To evaluate this, the polarizability tensor can also be expanded in the nuclear coordinates

\[\overline {\overline {\alpha}} = \overline {\overline {\alpha} _ {0}} + \left. \frac {\partial \overline {\overline {\alpha}}} {\partial q} \right| _ {q = q _ {0}} q + \cdots \label{11.57}\]
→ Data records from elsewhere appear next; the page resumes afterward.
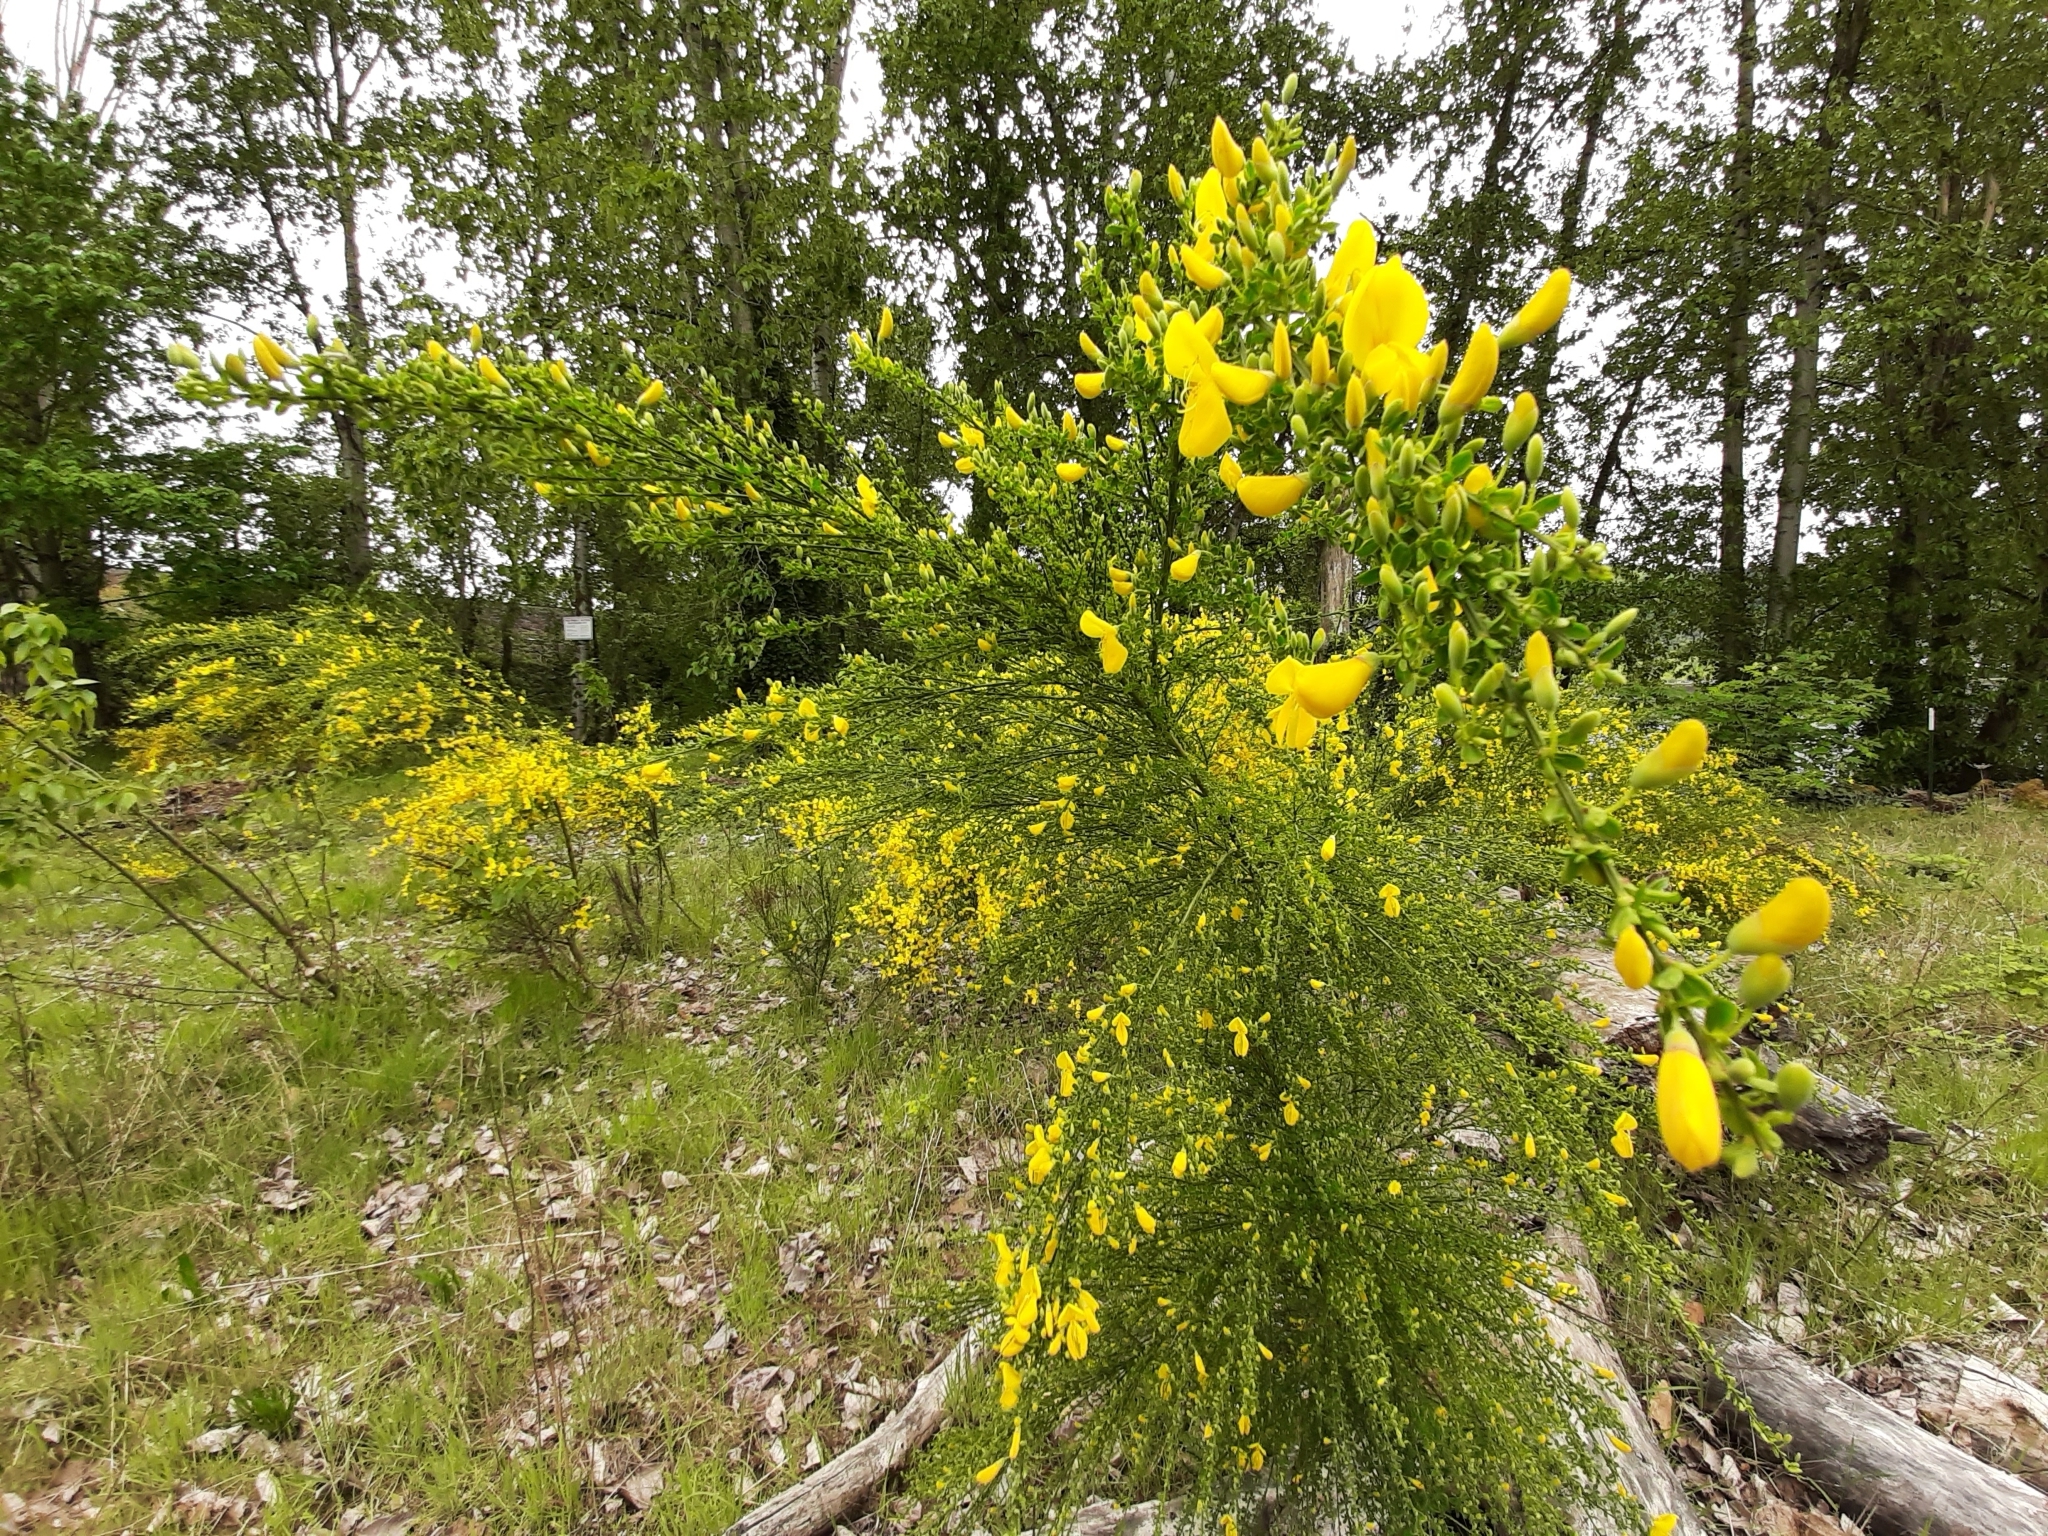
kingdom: Plantae
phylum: Tracheophyta
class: Magnoliopsida
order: Fabales
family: Fabaceae
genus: Cytisus
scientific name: Cytisus scoparius
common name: Scotch broom
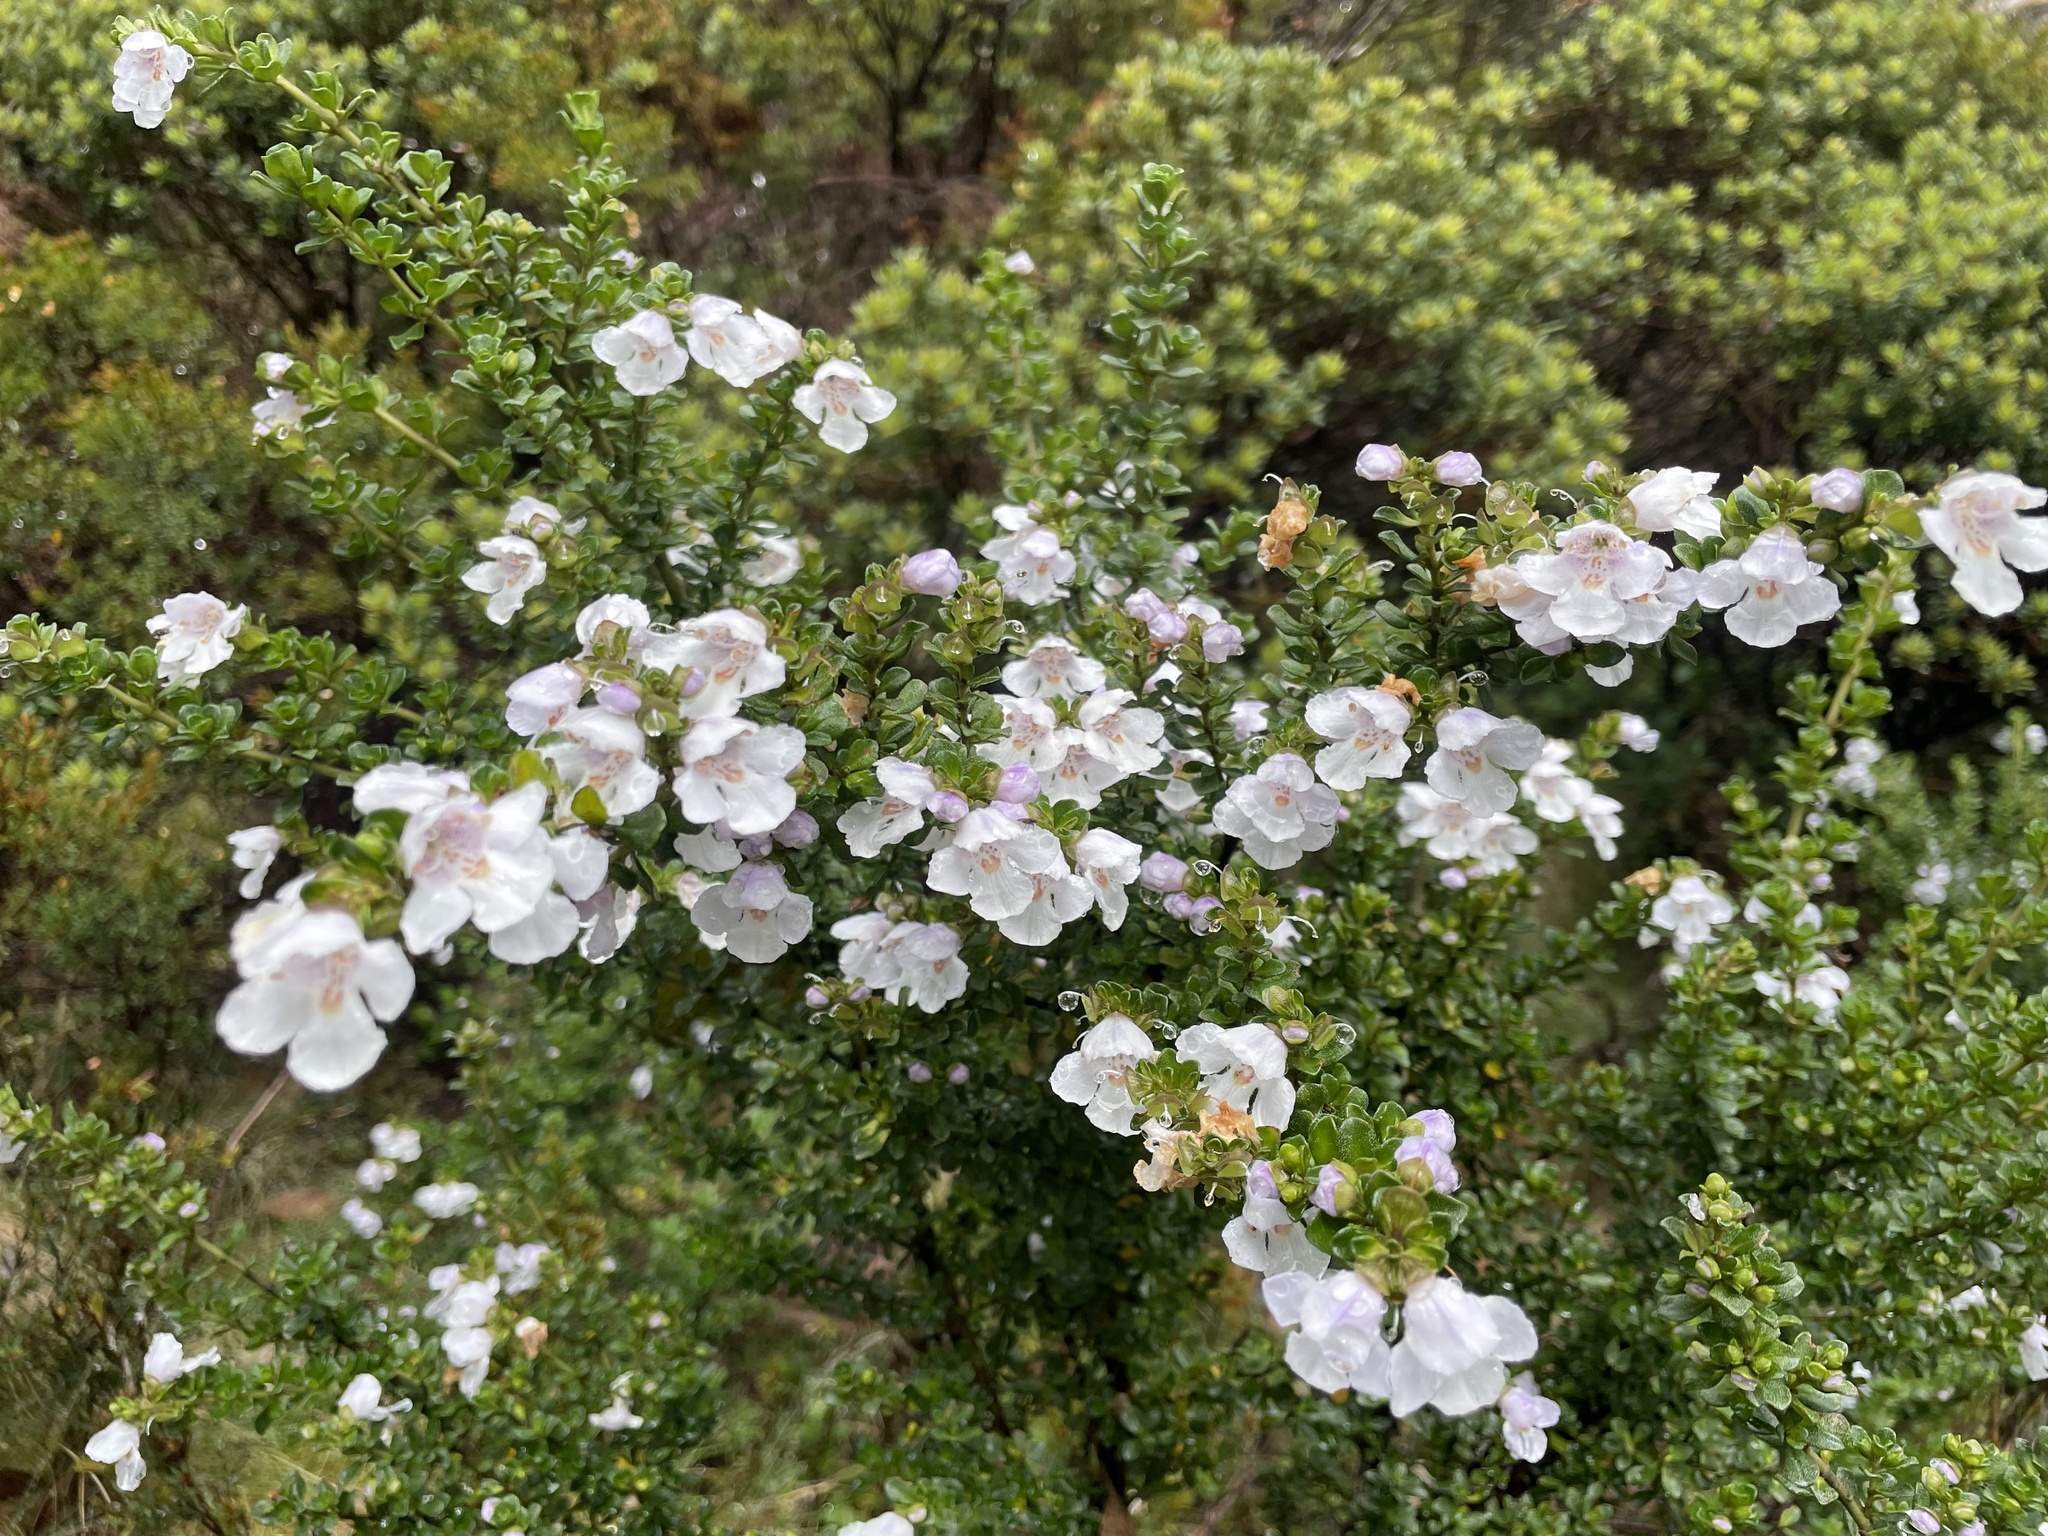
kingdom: Plantae
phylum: Tracheophyta
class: Magnoliopsida
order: Lamiales
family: Lamiaceae
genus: Prostanthera
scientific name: Prostanthera cuneata
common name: Alpine mintbush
where the leading term would lead to Raleigh scattering and rotational Raman spectra, and the second term would give vibrational Raman scattering. Also remember that the polarizability tensor is a second rank tensor that tells you how well a light field polarized along \(i\) can induce a dipole moment (light-field-induced charge displacement) in the s direction. For cylindrically symmetric systems which have a polarizability component \(\alpha _ {\|}\) along the principal axis of the molecule and a component \(\alpha _ {\perp}\) perpendicular to that axis, this usually takes the form

\[\overline {\overline {\alpha}} = \left( \begin{array} {c c} {\alpha _ {\|}} & {} \\ {} & {\alpha _ {\perp}} \\ {} & {} & {\alpha _ {\perp}} \end{array} \right) = \alpha \mathbf {I} + \frac {1} {3} \beta \left( \begin{array} {c c} {2} & {} \\ {} & {- 1} \\ {} & {} & {- 1} \end{array} \right) \label{11.58}\]

where \(\alpha\) is the isotropic component of polarizability tensor and \(\beta\) is the anisotropic component.